Les avances secondaires, ou avances de prévoyance, sont aussi indispensables que les premières. Supposons qu’un homme vive sur le produit de son domaine, & que ce produit soit son unique ressource. Que deviendra-t-il, si une gelée tardive détruit dans un instant les plus belles apparences d’une récolte en vin ; si une grêle ravage ses blés & ses vignobles ; si une épizootie fait périr ses bestiaux ; si un incendie consume ses bâtimens & ses provisions ? Il ne sera pas moins tenu à payer les impositions royales, le gage de ses valets, les frais de leur nourriture ; de pourvoir aux réparations des bâtimens, aux ravages des eaux, à l’entretien des fossés, &c. &c. Que doit donc faire un propriétaire sage & prudent ? diminuer sa dépense jusqu’à ce qu’il ait acquis en avance le revenu d’une année. Sans cette précaution, il végétera avec peine ; les inquiétudes, les chagrins, le créancier dont l’œil est toujours ouvert, assailliront sa porte ; toutes ses opérations seront gênées, ses animaux mal nourris, ses valets insolens, parce qu’ils ne seront pas payés ; en un mot, tout ira mal. Combien ne s’écoulera-t-il pas d’années avant que ce propriétaire, dénué d’avances secondaires, soit au pair ! & si deux mauvaises années se succèdent, n’est-il pas entiérement abîmé ? Le commerce ne se soutient que par la liberté, & l’agriculture par les avances. Ô vous, pères de famille, qui lirez cet article, ne perdez jamais de vue le conseil que je vous donne ! Regardez le produit d’une année d’avance, comme un dépôt sacré, auquel il ne faut toucher que dans les besoins les plus urgens. (Voyez le mot Abondance)


AVANCER. Terme de jardinage. On dit avancer un arbre, un légume, un fruit, &c. Les couches, les cloches, les fumiers, les labours sont les moyens employés à cet effet. Tous sont utiles lorsqu’on ne cherche pas à forcer la nature. Ce point outre-passé, les fruits, les légumes qu’on se procure, sont sans odeur, sans goût agréable, & ils portent l’empreinte d’une dégradation frappante. Chaque chose dans son tems, disoit Caton, & Caton, avoit fort raison. Voyez au mot Asperge, ce qui résulte des soins & des fumiers prodigués. Quelle jouissance !

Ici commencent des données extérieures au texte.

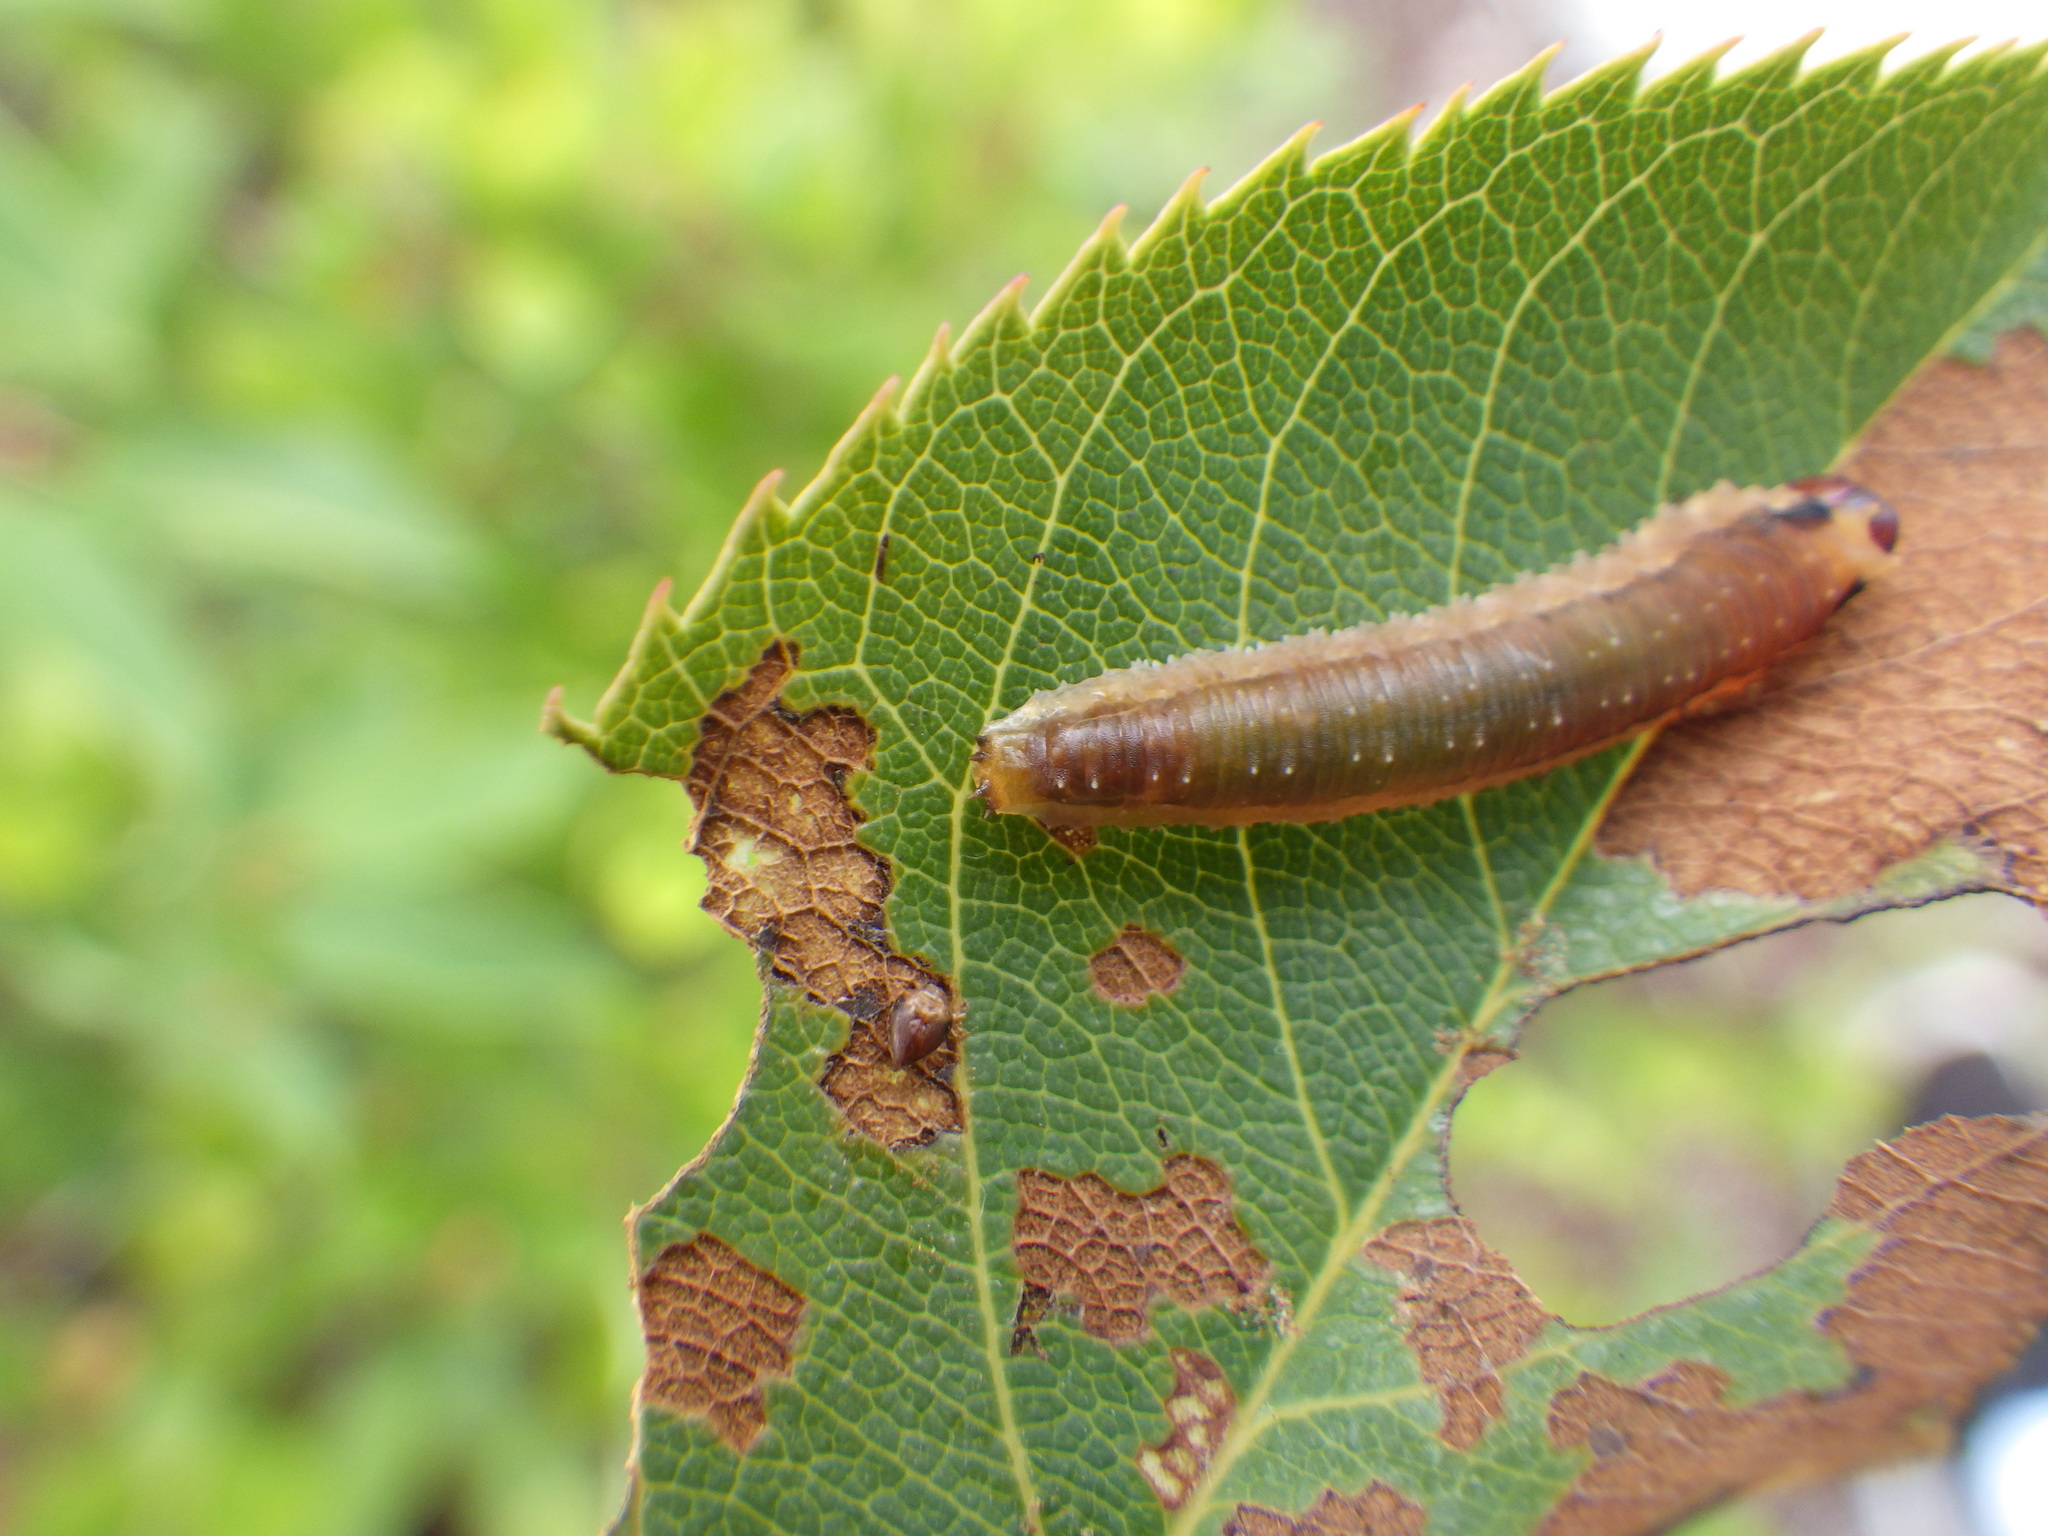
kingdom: Animalia
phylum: Arthropoda
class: Insecta
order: Hymenoptera
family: Tenthredinidae
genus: Dimorphopteryx
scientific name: Dimorphopteryx abnormis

La cause naturelle qui avance le plus la végétation, est un tems bas, couvert, disposé à l’orage, le passage des nuées électriques, & lorsqu’on électrise une plante, une semence, & le vase qui la contient. Ce feu électrique n’est-il pas le feu de la nature, celui qui vivifie cet univers ? n’est-il pas l’ame de la végétation ?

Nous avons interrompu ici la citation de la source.